4. Choisir et renouveler intelligemment

  • Utiliser des plants certifiés sains, moins exposés aux maladies du bois et aux virus.
  • Remplacer les ceps manquants par du matériel de pépinière de qualité plutôt que par des marcottes douteuses.
  • Certaines variétés modernes sont plus tolérantes à l’oïdium ou au mildiou : un choix à considérer.

5. Favoriser la biodiversité alliée

  • Nichoirs à chauves-souris (prédatrices de papillons type eudémis).
  • Haies diversifiées pour accueillir les auxiliaires naturels.
  • Moins de monoculture = moins de chances qu’un pathogène se répande comme une traînée de poudre.

En bref, ce qu’il faut retenir 📝

Limiter les contaminations, ce n’est pas qu’une affaire de produits de traitement.
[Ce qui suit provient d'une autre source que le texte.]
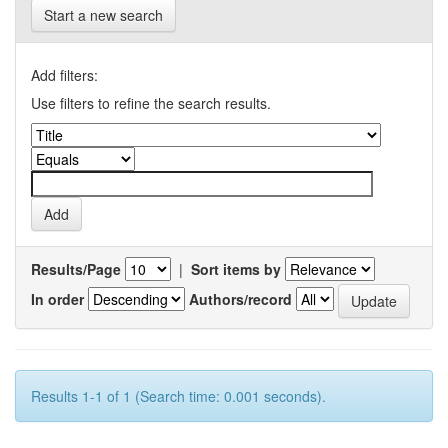
Start a new search
Add filters:
Use filters to refine the search results.
Results/Page
|
Sort items by
In order
Authors/record
Results 1-1 of 1 (Search time: 0.001 seconds).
C’est surtout :
👉 nettoyer (bois et grappes malades),
👉 tailler intelligemment,
👉 aérer la vigne,
👉 raisonner la vigueur,
👉 miser sur du matériel sain et la biodiversité.
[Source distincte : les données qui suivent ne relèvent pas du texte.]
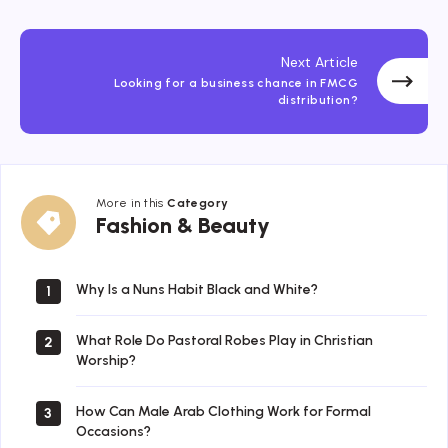
Next Article
Looking for a business chance in FMCG
distribution?
More in this
Category
Fashion
Fashion & Beauty
&
Beauty
Why Is a Nuns Habit Black and White?
1
What Role Do Pastoral Robes Play in Christian
2
Worship?
How Can Male Arab Clothing Work for Formal
3
Occasions?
Comment renouveler les pieds manquants ?

Dans une parcelle, il y a toujours quelques ceps qui lâchent l’affaire : maladies du bois, phylloxéra, sécheresse, vieillissement… Résultat, on se retrouve avec des trous dans les rangs. Et ça, c’est jamais bon ni pour l’équilibre du vignoble, ni pour le moral du vigneron. Heureusement, plusieurs techniques existent pour redonner vie à ces espaces vides.
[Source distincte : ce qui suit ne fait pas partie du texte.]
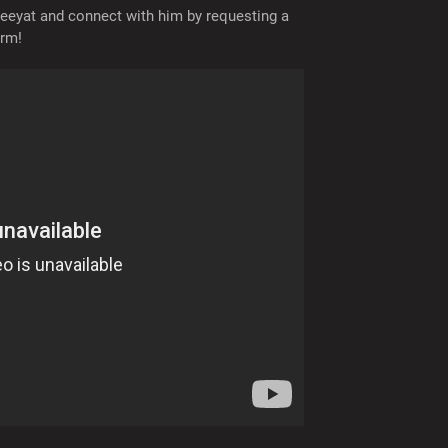
eyat and connect with him by requesting a
orm!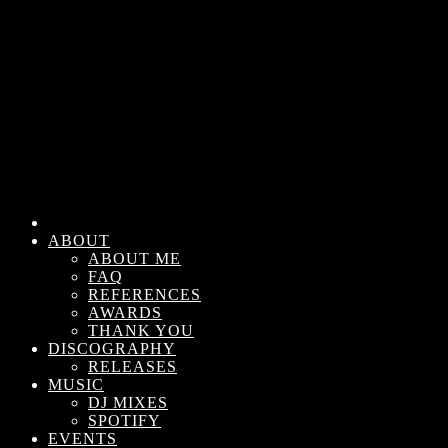
ABOUT
ABOUT ME
FAQ
REFERENCES
AWARDS
THANK YOU
DISCOGRAPHY
RELEASES
MUSIC
DJ MIXES
SPOTIFY
EVENTS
1. Le remplacement par des greffés-soudés

  • 🌳 La méthode classique : arracher le cep mort, puis replanter un plant de vigne greffé-soudé acheté chez un pépiniériste.
  • Avantage : on repart sur du matériel sain et certifié, avec un porte-greffe adapté au sol et résistant aux maladies (phylloxéra, court-noué).
  • Inconvénient : les jeunes plants peinent à rivaliser avec les vieux ceps voisins → ils demandent tuteurage, arrosage et protection.

2. Le recépage

  • 🔪 Technique chirurgicale : couper le tronc bas (au niveau sain) pour relancer un gourmand qui deviendra le nouveau cep.
  • Avantage : on garde le système racinaire en place, déjà bien implanté.
  • Limite : fonctionne seulement si la souche n’est pas totalement condamnée (esca avancé, oubliez).

3. Le regreffage

  • ✂️ On coupe au-dessus du porte-greffe et on insère un nouveau greffon (souvent en fente).
  • Idéal quand la racine est saine mais que le greffon a lâché.
  • ⚠️ Réservé aux pros ou vignerons expérimentés → le taux de reprise est parfois capricieux.

4. Le marcottage

  • 🪵 Technique ancienne : enterrer un long sarment d’un cep voisin, en laissant sortir l’extrémité.
  • Ce sarment prend racine et donne un nouveau cep génétiquement identique à la plante-mère.
  • Avantage : très efficace pour reboucher vite un trou dans une vieille parcelle.
  • Limite : si la plante-mère est malade, la marcotte le sera aussi.

Maladies de la vigne et traitement, l’équilibre subtil

La vigne, c’est comme nous : un organisme vivant, sensible au climat, au stress, aux attaques. Entre champignons, insectes, virus et carences, elle doit encaisser pas mal de coups. Mais avec une bonne observation, des gestes simples et des traitements adaptés, on peut sauver une récolte — voire en tirer le meilleur.

👉 Retenez une règle d’or : prévenir vaut toujours mieux que guérir.
Et souvenez-vous : derrière chaque grande bouteille se cache un vigneron qui a dû, un jour ou l’autre, batailler contre ces maladies.